## TASK INPUT
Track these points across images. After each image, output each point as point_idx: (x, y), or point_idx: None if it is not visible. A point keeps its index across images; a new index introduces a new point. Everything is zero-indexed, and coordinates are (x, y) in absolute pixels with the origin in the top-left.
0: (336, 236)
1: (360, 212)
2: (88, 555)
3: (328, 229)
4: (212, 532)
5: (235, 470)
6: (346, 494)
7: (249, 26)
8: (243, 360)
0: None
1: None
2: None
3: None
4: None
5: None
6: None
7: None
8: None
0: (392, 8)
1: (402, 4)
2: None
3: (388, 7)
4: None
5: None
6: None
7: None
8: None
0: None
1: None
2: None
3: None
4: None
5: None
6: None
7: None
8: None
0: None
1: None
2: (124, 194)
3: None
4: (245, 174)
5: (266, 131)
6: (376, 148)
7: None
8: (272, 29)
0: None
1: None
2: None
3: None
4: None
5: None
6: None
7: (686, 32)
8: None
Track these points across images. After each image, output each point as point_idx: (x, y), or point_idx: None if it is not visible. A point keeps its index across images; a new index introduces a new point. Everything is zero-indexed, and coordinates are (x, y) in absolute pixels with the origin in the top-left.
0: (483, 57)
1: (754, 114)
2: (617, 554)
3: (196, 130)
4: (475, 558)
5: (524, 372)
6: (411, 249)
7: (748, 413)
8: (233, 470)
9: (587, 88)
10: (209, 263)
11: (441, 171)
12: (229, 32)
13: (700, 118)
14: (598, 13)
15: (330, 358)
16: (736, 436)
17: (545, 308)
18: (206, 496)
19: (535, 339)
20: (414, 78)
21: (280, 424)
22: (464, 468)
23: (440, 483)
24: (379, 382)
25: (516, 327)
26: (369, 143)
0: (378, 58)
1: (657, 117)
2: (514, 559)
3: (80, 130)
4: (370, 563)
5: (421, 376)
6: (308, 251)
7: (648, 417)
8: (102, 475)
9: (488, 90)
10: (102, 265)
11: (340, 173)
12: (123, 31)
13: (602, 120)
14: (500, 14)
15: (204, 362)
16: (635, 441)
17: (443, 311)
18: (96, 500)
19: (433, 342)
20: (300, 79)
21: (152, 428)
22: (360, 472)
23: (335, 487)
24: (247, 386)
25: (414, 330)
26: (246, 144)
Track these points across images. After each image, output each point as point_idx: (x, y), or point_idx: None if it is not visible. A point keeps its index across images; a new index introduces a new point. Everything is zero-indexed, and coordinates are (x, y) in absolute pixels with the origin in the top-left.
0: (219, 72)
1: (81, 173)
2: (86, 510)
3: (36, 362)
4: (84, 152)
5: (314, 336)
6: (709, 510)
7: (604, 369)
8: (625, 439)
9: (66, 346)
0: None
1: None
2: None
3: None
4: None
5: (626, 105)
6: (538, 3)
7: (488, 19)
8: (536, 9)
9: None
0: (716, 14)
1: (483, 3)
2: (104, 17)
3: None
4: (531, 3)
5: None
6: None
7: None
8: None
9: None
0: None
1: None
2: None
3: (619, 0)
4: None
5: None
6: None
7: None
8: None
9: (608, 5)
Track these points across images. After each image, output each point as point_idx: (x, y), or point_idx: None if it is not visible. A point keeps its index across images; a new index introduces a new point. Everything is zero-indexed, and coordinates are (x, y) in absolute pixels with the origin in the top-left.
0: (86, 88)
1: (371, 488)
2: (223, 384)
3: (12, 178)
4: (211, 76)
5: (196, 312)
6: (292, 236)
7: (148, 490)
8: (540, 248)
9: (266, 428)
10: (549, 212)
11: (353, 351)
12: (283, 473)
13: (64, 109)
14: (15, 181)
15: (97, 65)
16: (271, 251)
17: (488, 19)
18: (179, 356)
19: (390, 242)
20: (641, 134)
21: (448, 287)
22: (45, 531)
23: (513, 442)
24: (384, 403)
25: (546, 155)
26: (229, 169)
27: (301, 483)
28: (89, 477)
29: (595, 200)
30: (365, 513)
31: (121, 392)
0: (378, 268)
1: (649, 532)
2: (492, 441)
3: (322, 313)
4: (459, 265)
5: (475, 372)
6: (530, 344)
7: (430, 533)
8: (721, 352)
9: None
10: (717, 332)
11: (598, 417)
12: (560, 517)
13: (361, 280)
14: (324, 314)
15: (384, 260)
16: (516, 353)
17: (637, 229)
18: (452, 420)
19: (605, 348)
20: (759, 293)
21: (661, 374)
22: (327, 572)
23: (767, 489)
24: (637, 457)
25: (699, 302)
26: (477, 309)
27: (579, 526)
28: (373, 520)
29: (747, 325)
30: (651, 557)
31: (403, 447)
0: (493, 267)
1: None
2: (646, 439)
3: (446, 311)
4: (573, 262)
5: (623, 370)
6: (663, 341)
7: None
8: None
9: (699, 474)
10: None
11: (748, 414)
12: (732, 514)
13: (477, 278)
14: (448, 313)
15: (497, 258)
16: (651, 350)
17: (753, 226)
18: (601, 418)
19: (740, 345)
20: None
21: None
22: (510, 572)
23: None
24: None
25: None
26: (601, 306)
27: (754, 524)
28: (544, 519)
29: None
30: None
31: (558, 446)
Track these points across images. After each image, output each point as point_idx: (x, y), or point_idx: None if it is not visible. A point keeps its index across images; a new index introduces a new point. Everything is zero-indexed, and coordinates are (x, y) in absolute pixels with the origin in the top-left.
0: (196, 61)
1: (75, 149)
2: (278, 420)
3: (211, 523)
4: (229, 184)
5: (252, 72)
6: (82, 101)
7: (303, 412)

## EXERCISE TASK
Rewrite every line of the records above as a JSON list of strings, with one string for each line and no blank lines.

## EXERCISE ANSWER
[
  "Track these points across images. After each image, output each point as point_idx: (x, y), or point_idx: None if it is not visible. A point keeps its index across images; a new index introduces a new point. Everything is zero-indexed, and coordinates are (x, y) in absolute pixels with the origin in the top-left.",
  "0: (336, 236)",
  "1: (360, 212)",
  "2: (88, 555)",
  "3: (328, 229)",
  "4: (212, 532)",
  "5: (235, 470)",
  "6: (346, 494)",
  "7: (249, 26)",
  "8: (243, 360)",
  "0: None",
  "1: None",
  "2: None",
  "3: None",
  "4: None",
  "5: None",
  "6: None",
  "7: None",
  "8: None",
  "0: (392, 8)",
  "1: (402, 4)",
  "2: None",
  "3: (388, 7)",
  "4: None",
  "5: None",
  "6: None",
  "7: None",
  "8: None",
  "0: None",
  "1: None",
  "2: None",
  "3: None",
  "4: None",
  "5: None",
  "6: None",
  "7: None",
  "8: None",
  "0: None",
  "1: None",
  "2: (124, 194)",
  "3: None",
  "4: (245, 174)",
  "5: (266, 131)",
  "6: (376, 148)",
  "7: None",
  "8: (272, 29)",
  "0: None",
  "1: None",
  "2: None",
  "3: None",
  "4: None",
  "5: None",
  "6: None",
  "7: (686, 32)",
  "8: None",
  "Track these points across images. After each image, output each point as point_idx: (x, y), or point_idx: None if it is not visible. A point keeps its index across images; a new index introduces a new point. Everything is zero-indexed, and coordinates are (x, y) in absolute pixels with the origin in the top-left.",
  "0: (483, 57)",
  "1: (754, 114)",
  "2: (617, 554)",
  "3: (196, 130)",
  "4: (475, 558)",
  "5: (524, 372)",
  "6: (411, 249)",
  "7: (748, 413)",
  "8: (233, 470)",
  "9: (587, 88)",
  "10: (209, 263)",
  "11: (441, 171)",
  "12: (229, 32)",
  "13: (700, 118)",
  "14: (598, 13)",
  "15: (330, 358)",
  "16: (736, 436)",
  "17: (545, 308)",
  "18: (206, 496)",
  "19: (535, 339)",
  "20: (414, 78)",
  "21: (280, 424)",
  "22: (464, 468)",
  "23: (440, 483)",
  "24: (379, 382)",
  "25: (516, 327)",
  "26: (369, 143)",
  "0: (378, 58)",
  "1: (657, 117)",
  "2: (514, 559)",
  "3: (80, 130)",
  "4: (370, 563)",
  "5: (421, 376)",
  "6: (308, 251)",
  "7: (648, 417)",
  "8: (102, 475)",
  "9: (488, 90)",
  "10: (102, 265)",
  "11: (340, 173)",
  "12: (123, 31)",
  "13: (602, 120)",
  "14: (500, 14)",
  "15: (204, 362)",
  "16: (635, 441)",
  "17: (443, 311)",
  "18: (96, 500)",
  "19: (433, 342)",
  "20: (300, 79)",
  "21: (152, 428)",
  "22: (360, 472)",
  "23: (335, 487)",
  "24: (247, 386)",
  "25: (414, 330)",
  "26: (246, 144)",
  "Track these points across images. After each image, output each point as point_idx: (x, y), or point_idx: None if it is not visible. A point keeps its index across images; a new index introduces a new point. Everything is zero-indexed, and coordinates are (x, y) in absolute pixels with the origin in the top-left.",
  "0: (219, 72)",
  "1: (81, 173)",
  "2: (86, 510)",
  "3: (36, 362)",
  "4: (84, 152)",
  "5: (314, 336)",
  "6: (709, 510)",
  "7: (604, 369)",
  "8: (625, 439)",
  "9: (66, 346)",
  "0: None",
  "1: None",
  "2: None",
  "3: None",
  "4: None",
  "5: (626, 105)",
  "6: (538, 3)",
  "7: (488, 19)",
  "8: (536, 9)",
  "9: None",
  "0: (716, 14)",
  "1: (483, 3)",
  "2: (104, 17)",
  "3: None",
  "4: (531, 3)",
  "5: None",
  "6: None",
  "7: None",
  "8: None",
  "9: None",
  "0: None",
  "1: None",
  "2: None",
  "3: (619, 0)",
  "4: None",
  "5: None",
  "6: None",
  "7: None",
  "8: None",
  "9: (608, 5)",
  "Track these points across images. After each image, output each point as point_idx: (x, y), or point_idx: None if it is not visible. A point keeps its index across images; a new index introduces a new point. Everything is zero-indexed, and coordinates are (x, y) in absolute pixels with the origin in the top-left.",
  "0: (86, 88)",
  "1: (371, 488)",
  "2: (223, 384)",
  "3: (12, 178)",
  "4: (211, 76)",
  "5: (196, 312)",
  "6: (292, 236)",
  "7: (148, 490)",
  "8: (540, 248)",
  "9: (266, 428)",
  "10: (549, 212)",
  "11: (353, 351)",
  "12: (283, 473)",
  "13: (64, 109)",
  "14: (15, 181)",
  "15: (97, 65)",
  "16: (271, 251)",
  "17: (488, 19)",
  "18: (179, 356)",
  "19: (390, 242)",
  "20: (641, 134)",
  "21: (448, 287)",
  "22: (45, 531)",
  "23: (513, 442)",
  "24: (384, 403)",
  "25: (546, 155)",
  "26: (229, 169)",
  "27: (301, 483)",
  "28: (89, 477)",
  "29: (595, 200)",
  "30: (365, 513)",
  "31: (121, 392)",
  "0: (378, 268)",
  "1: (649, 532)",
  "2: (492, 441)",
  "3: (322, 313)",
  "4: (459, 265)",
  "5: (475, 372)",
  "6: (530, 344)",
  "7: (430, 533)",
  "8: (721, 352)",
  "9: None",
  "10: (717, 332)",
  "11: (598, 417)",
  "12: (560, 517)",
  "13: (361, 280)",
  "14: (324, 314)",
  "15: (384, 260)",
  "16: (516, 353)",
  "17: (637, 229)",
  "18: (452, 420)",
  "19: (605, 348)",
  "20: (759, 293)",
  "21: (661, 374)",
  "22: (327, 572)",
  "23: (767, 489)",
  "24: (637, 457)",
  "25: (699, 302)",
  "26: (477, 309)",
  "27: (579, 526)",
  "28: (373, 520)",
  "29: (747, 325)",
  "30: (651, 557)",
  "31: (403, 447)",
  "0: (493, 267)",
  "1: None",
  "2: (646, 439)",
  "3: (446, 311)",
  "4: (573, 262)",
  "5: (623, 370)",
  "6: (663, 341)",
  "7: None",
  "8: None",
  "9: (699, 474)",
  "10: None",
  "11: (748, 414)",
  "12: (732, 514)",
  "13: (477, 278)",
  "14: (448, 313)",
  "15: (497, 258)",
  "16: (651, 350)",
  "17: (753, 226)",
  "18: (601, 418)",
  "19: (740, 345)",
  "20: None",
  "21: None",
  "22: (510, 572)",
  "23: None",
  "24: None",
  "25: None",
  "26: (601, 306)",
  "27: (754, 524)",
  "28: (544, 519)",
  "29: None",
  "30: None",
  "31: (558, 446)",
  "Track these points across images. After each image, output each point as point_idx: (x, y), or point_idx: None if it is not visible. A point keeps its index across images; a new index introduces a new point. Everything is zero-indexed, and coordinates are (x, y) in absolute pixels with the origin in the top-left.",
  "0: (196, 61)",
  "1: (75, 149)",
  "2: (278, 420)",
  "3: (211, 523)",
  "4: (229, 184)",
  "5: (252, 72)",
  "6: (82, 101)",
  "7: (303, 412)"
]